---------- DATASET RECORDS ----------

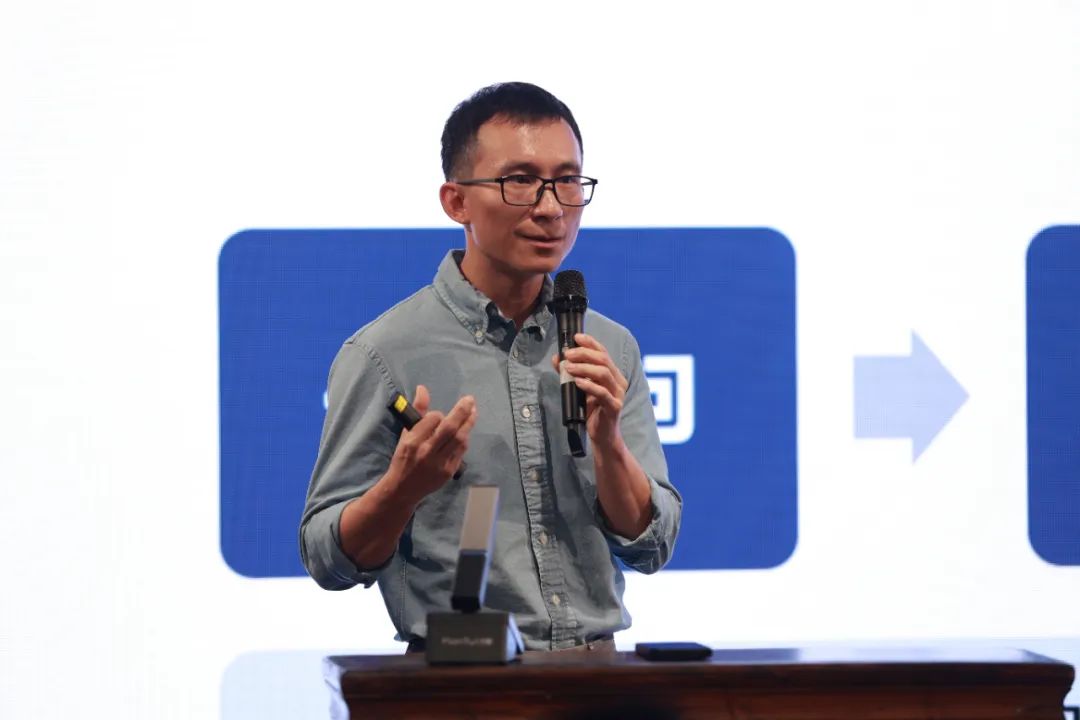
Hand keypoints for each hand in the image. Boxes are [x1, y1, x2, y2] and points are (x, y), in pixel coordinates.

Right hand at [386, 385, 476, 501]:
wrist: (403, 489)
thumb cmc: (403, 458)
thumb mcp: (406, 434)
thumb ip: (417, 412)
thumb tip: (423, 389)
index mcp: (413, 441)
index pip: (432, 420)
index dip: (438, 414)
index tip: (438, 415)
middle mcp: (427, 452)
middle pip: (450, 428)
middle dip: (462, 411)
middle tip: (470, 399)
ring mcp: (439, 464)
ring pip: (459, 440)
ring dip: (468, 424)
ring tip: (473, 412)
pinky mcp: (448, 472)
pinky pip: (461, 451)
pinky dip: (464, 439)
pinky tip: (466, 431)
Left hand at [551, 333, 628, 448]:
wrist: (602, 436)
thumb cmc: (592, 412)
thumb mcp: (580, 389)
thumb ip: (570, 374)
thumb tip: (557, 358)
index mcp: (613, 374)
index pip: (603, 352)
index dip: (590, 342)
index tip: (575, 337)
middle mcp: (618, 381)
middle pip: (603, 359)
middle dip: (584, 353)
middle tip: (567, 354)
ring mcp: (618, 394)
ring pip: (603, 373)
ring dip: (584, 367)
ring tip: (569, 367)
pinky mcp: (614, 407)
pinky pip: (602, 393)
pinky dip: (588, 385)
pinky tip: (577, 382)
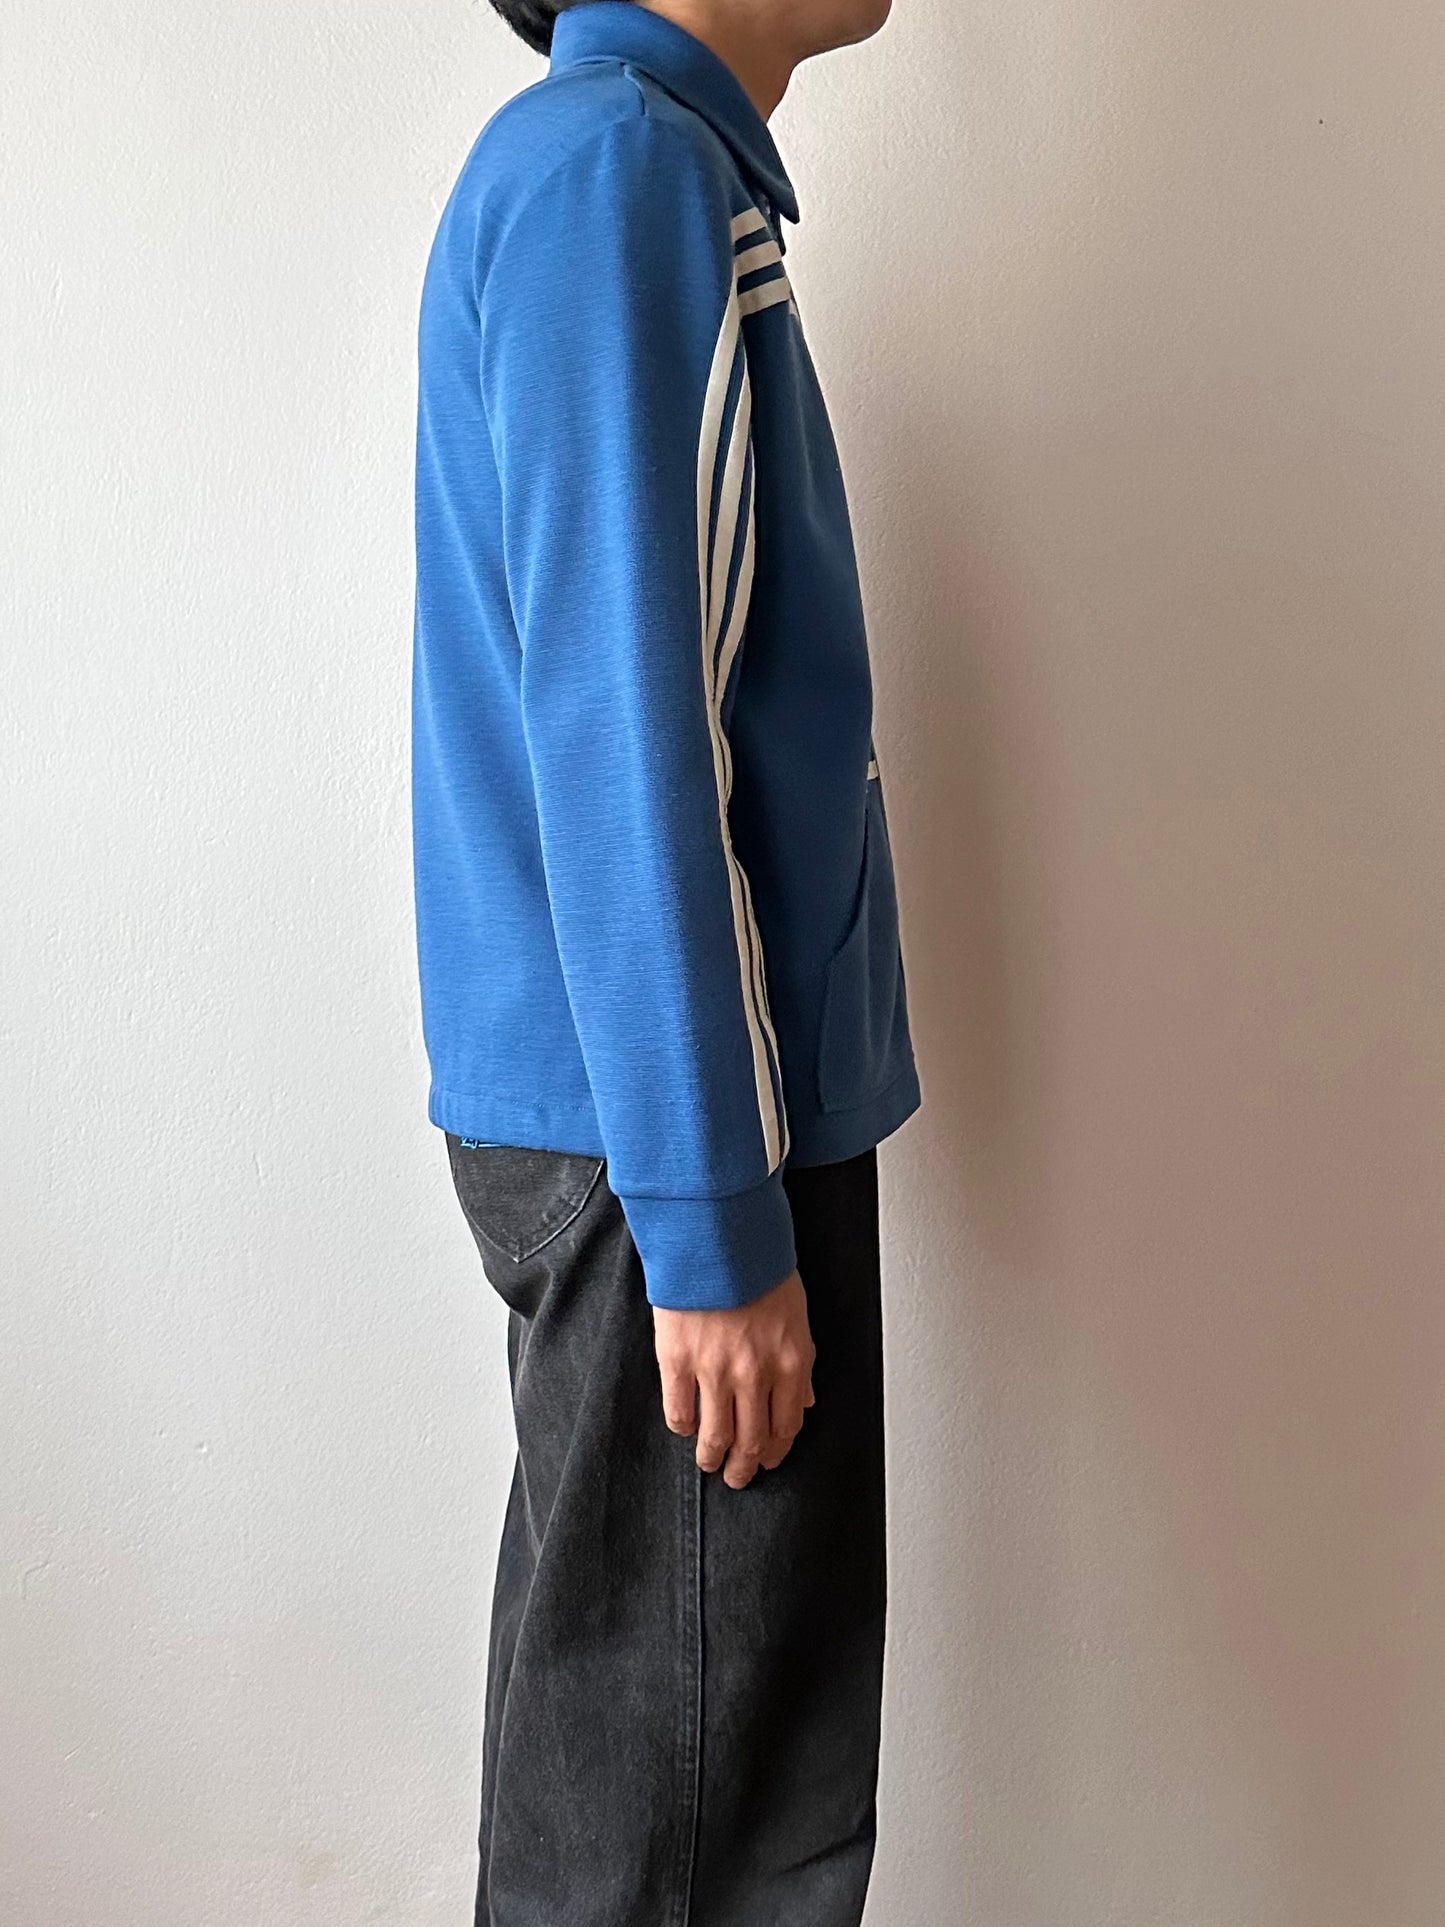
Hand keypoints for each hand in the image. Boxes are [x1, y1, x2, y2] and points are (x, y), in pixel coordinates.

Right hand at [652, 1270, 815, 1488]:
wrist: (717, 1233)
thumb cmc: (757, 1264)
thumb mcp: (797, 1312)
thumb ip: (801, 1362)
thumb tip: (806, 1399)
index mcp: (791, 1361)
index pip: (788, 1425)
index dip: (777, 1450)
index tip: (770, 1459)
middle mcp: (755, 1374)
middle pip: (752, 1440)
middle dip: (746, 1467)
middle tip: (738, 1476)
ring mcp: (714, 1370)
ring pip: (715, 1436)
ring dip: (713, 1457)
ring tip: (709, 1463)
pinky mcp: (677, 1360)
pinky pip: (679, 1411)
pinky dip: (682, 1426)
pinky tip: (684, 1427)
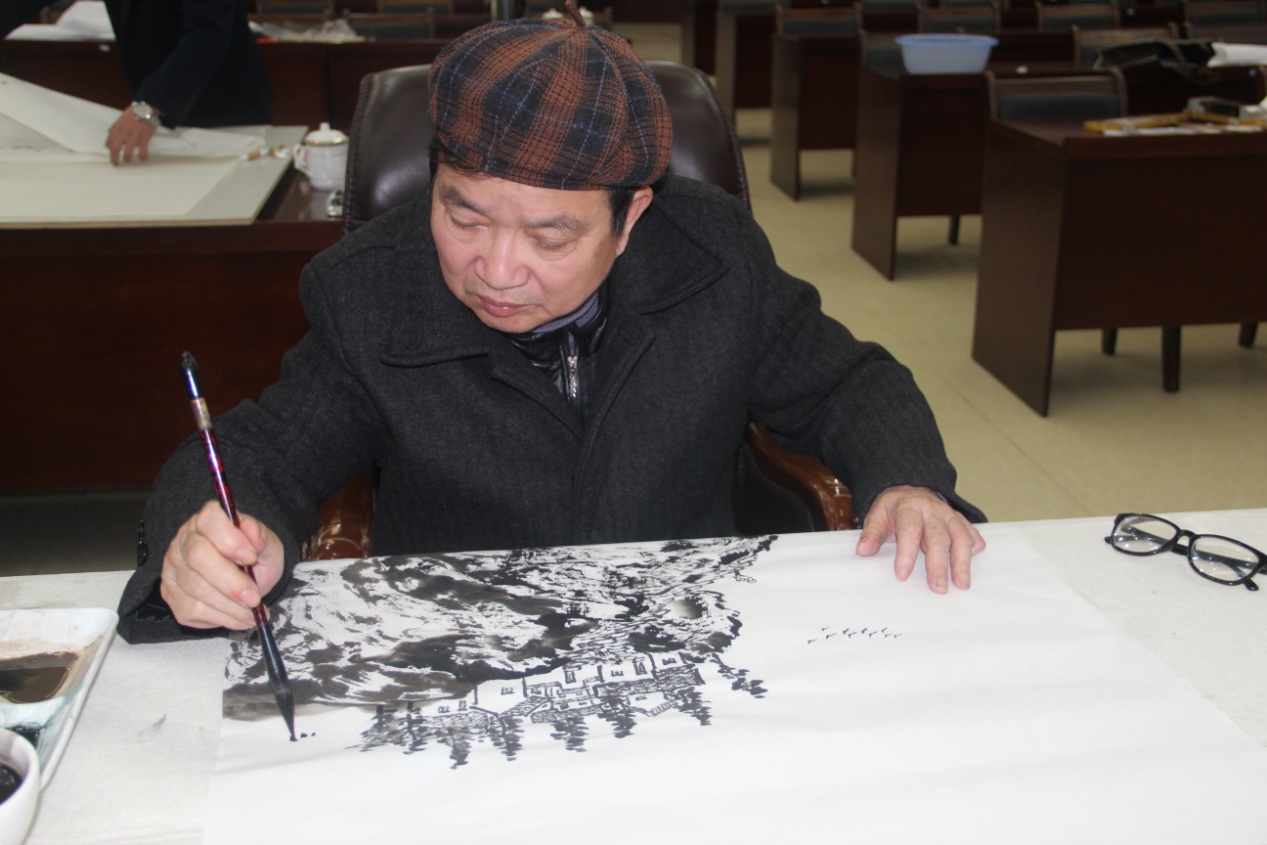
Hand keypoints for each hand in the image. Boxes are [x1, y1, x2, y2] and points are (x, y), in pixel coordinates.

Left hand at [105, 109, 156, 165]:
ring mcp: (134, 136)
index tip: (111, 153)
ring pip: (127, 151)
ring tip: (128, 161)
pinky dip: (143, 156)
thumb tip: (112, 137)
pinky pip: (143, 150)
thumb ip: (117, 129)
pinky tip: (143, 158)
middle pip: (115, 148)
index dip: (109, 149)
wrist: (145, 108)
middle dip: (114, 157)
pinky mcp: (144, 137)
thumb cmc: (133, 114)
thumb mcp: (121, 120)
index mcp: (117, 128)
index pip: (109, 141)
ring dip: (127, 158)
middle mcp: (123, 133)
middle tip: (116, 163)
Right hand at [160, 500, 285, 629]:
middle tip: (254, 598)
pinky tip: (240, 618)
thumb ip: (262, 538)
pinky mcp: (171, 594)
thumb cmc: (254, 558)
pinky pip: (193, 609)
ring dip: (229, 606)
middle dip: (230, 582)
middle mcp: (185, 540)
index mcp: (208, 520)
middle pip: (198, 557)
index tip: (251, 557)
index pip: (209, 520)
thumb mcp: (268, 546)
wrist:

----------

EXERCISE BRIEF
Copy the full listing above exactly, apart from the pictures.

ANSWER SPACE
Hand keypoints for each hand in the image. Boxes are [x1, y1, x2, y2] and points are (x, y), in pixel coordinates.

Right hand at [386, 385, 476, 501]:
wrist: (403, 489)
thumb cmc: (403, 458)
thumb mcp: (406, 434)
thumb ip: (417, 412)
thumb tip: (423, 389)
index mcp: (413, 441)
index pip: (432, 420)
index dip: (438, 414)
index tip: (438, 415)
middle mcp: (427, 452)
middle pip: (450, 428)
middle dip: (462, 411)
middle tip: (470, 399)
ring mcp: (439, 464)
ring pip: (459, 440)
ring dip: (468, 424)
ring tip: (473, 412)
pinky mcp: (448, 472)
pinky pip: (461, 451)
pinky dip: (464, 439)
pinky tip: (466, 431)
Left hand at [551, 333, 628, 448]:
wrist: (602, 436)
thumb cmc: (592, 412)
thumb mcp: (580, 389)
thumb ip: (570, 374)
thumb tip: (557, 358)
index mcp: (613, 374)
index pip: (603, 352)
index dip: (590, 342)
index tip: (575, 337)
middle mcp: (618, 381)
middle pip: (603, 359)
middle dip: (584, 353)
middle tip: (567, 354)
ring mcp: (618, 394)
ring pip: (603, 373)
ring dip: (584, 367)
ring tip: (569, 367)
pinky mcp: (614, 407)
pinky pip: (602, 393)
pinky dip: (588, 385)
pinky tip: (577, 382)
Hand keypoints for each hand in the image. Boxes are [x1, y1, x2, y2] and points are (x, y), in pixel coordinates.

Right hand at [652, 1270, 815, 1488]:
wrist: (717, 1233)
thumb cmc: (757, 1264)
thumb mcp: (797, 1312)
thumb ip: (801, 1362)
thumb tip: (806, 1399)
index mcp: (791, 1361)
index pip: (788, 1425)
index dip: (777, 1450)
index tip: (770, 1459)
middle mcp: (755, 1374)
middle pip: (752, 1440)
middle dip: (746, 1467)
middle tip: (738, 1476)
ring mcp: (714, 1370)
ring pip: (715, 1436)
ring dip: (713, 1457)
ring tip: (709, 1463)
pinky mcp: (677, 1360)
pinky pip: (679, 1411)
pinky dip: (682, 1426)
pinky tip: (684, 1427)
Hand keypoints for each hand in the image. Boxes are [x1, y1, x2, y2] and points are (x, y), in pixel coordinates.

Left hand at [105, 109, 156, 165]:
ring mcp: (134, 136)
index tip: (111, 153)
ring pip: (127, 151)
ring tip: (128, 161)
pinky dip: (143, 156)
thumb tip: (112, 137)
pinky pip: (143, 150)
thumb ip: (117, 129)
pinky tip: (143, 158)
middle pip: (115, 148)
index dip: (109, 149)
wrist: (145, 108)
middle dip: (114, 157)
pinky mcp: (144, 137)
thumb cmc: (133, 114)
thumb mcp: (121, 120)
index mcp: (117, 128)
index pip: (109, 141)
ring dip: (127, 158)
middle mcp: (123, 133)
middle tip: (116, 163)
Right hand at [160, 500, 285, 629]:
middle tip: (254, 598)
pinky tip: (240, 618)
thumb ip: (262, 538)
pinky mcp: (171, 594)
thumb cmc: (254, 558)
pinky pip: (193, 609)
ring dip: (229, 606)
middle dip: (230, 582)
middle mcp: (185, 540)
index mcp: (208, 520)
middle pip: (198, 557)
index tip: (251, 557)
index pip: (209, 520)
thumb mcp: (268, 546)
wrist:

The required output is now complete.